Oh, hello. I didn’t see you there. Thank you for perusing our website!
What got us into Games? Why, I’m glad you asked. It all started many years ago… Back in the year 2009, during freshman year at Rutgers University. I decided to check out the information fair, you know, to see what sort of clubs and events might interest me. There was a table set up with something I had never seen before. Some sort of weird board game? Now, I had played the “Usual Games” such as Monopoly or Risk. Games that your family has and only busts out to make you remember that you hate playing games because they are five to twelve hours of mind-numbing monotony with people you can’t immediately cut out of your life even though you KNOW they’re cheating. There’s no way you still have so much money when you landed on my Boardwalk with hotels; I know you’re swiping from the bank! ARGH!
Anyway, this table was unlike anything I had seen before. Some kind of cooperative zombie strategy game? You can move in any direction, not just clockwise around Free Parking to pass go, prolonging the inevitable table flip? What do you mean different characters can have different abilities. What do you mean that the board is different every time?! I have to check this out.
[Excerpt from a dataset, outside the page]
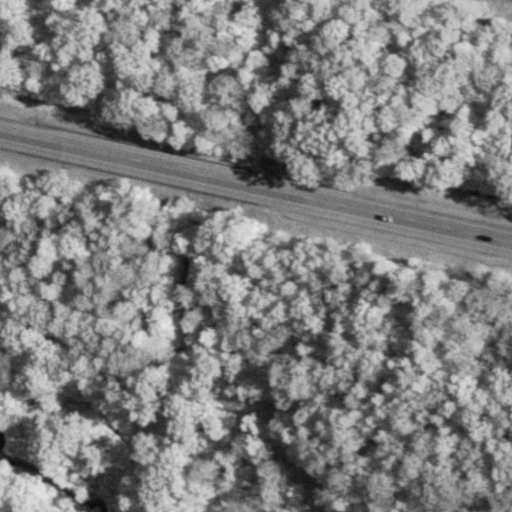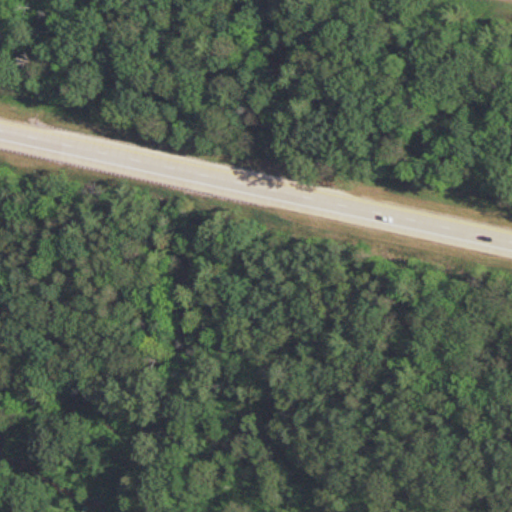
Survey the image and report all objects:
road: (256, 186)
road: (10, 298)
And this my friends is how I joined the tabletop and strategy games club during my first semester of college. I was introduced to the modern strategy genre of games through Last Night on Earth: The Zombie Apocalypse board game. The club met once a week, and I was always ready to join this game, to learn the ins and outs, to master the possible strategies of a Hero character, to help interpret how the cards worked or the ranged weapons fired. And then the club told me that they had an “Adopt a Board Game” program, where you could put a few dollars down and reserve any game from the collection. This also allowed the adopter to bring the chosen game home, to the dorm room or family household, during weekends or vacation weeks like Thanksgiving break. This is how I introduced my family to this game, and we still have memorable stories from the first weekends I taught them. My grandmother standing her ground and blasting a bunch of the zombie hordes with a shotgun card (and a few lucky dice rolls) while my father rushed in blind, swinging bare-handed at a small group of the undead… only to end up as their meal. I would delight in reenacting the game’s “story” as if it were a terrible B-rated Horror movie that no one had seen. Eventually, I paid the Club the remaining shelf price of a used copy of this game and was able to keep it permanently. This is the copy we still have and play to this day… 12 years later.
Little did I know that this adventure would open a whole new world to me. Most friends I have talked to regarding their first steps into boardgaming have mentioned one of a few “Gateway Games” that they first played. These are usually simple to learn, engaging, but offer player freedom and interaction, such as Catan or Carcassonne. I started with a more unique intro game, but followed it up with these games to get a better understanding of what was out there. There were so many different game themes, different playstyles and strategies, and I wanted to get to know them all.
Fast forward a handful of years. My girlfriend (now wife) and I moved out to Pittsburgh, PA so she could take a one year accelerated Masters program in Library Science. Which is all well and good, but I wasn’t going to school for anything now, and outside of a few jobs to pay rent, what was I supposed to do? Well, as luck would have it, we moved into the same neighborhood as a childhood friend of mine, and her group of local friends were all very into tabletop gaming. They had weekly scheduled, open house style game nights. Sometimes, the owners of the meetup spot wouldn’t even be home from work yet, and two or three tables would be set up with people playing a variety of games. Justine and I only had one car at the time, so when she had to head into the city for class, she would drop me off at our friends home, gaming central, and I would spend hours learning many new games. Space games. Farming games. Card games. Dice games. Real Time games. Area control games. You name it, and someone in the group had something that fit. And here I was, a fresh face, never seen anything before. They taught me everything I could hope for. Some would say, while Justine got her Master in Library Science, I got mine in Tabletop Games. And I should hope so!
One thing I would do in my down time was read rulebooks. I would pour over them, read the semantics, how does this work, when does it work, and why? What was the intent of the designer in making this card? How does it fit the theme that you can fly space ships, but only on a two dimensional plane? What makes this fun? To the point where now, I am pretty good at opening a new game and interpreting a rulebook fairly quickly. I may need to set the game up, or run through a few turns against myself to figure out specifics, but if I have the time and space, I can learn most games well enough to teach them.
Since leaving PA and moving to NH, our personal game collection has grown pretty significantly. And so has our board game influence on friends and family! I have worked with a handful of libraries to start their own strategy game clubs and run some weekly gaming events. We’ve gotten more friends into gaming, so now they buy games that interest them (and we can lend copies when we visit each other). Now, I am putting together my own collection of resources and reviews, so I can refer to them myself, or share them with others! Hopefully, you’ll find something that interests you here… Or if you’re looking for something specific, just contact us and we will do our best to learn your game issue, and lead you through it!
Thanks, and may your dice always be lucky.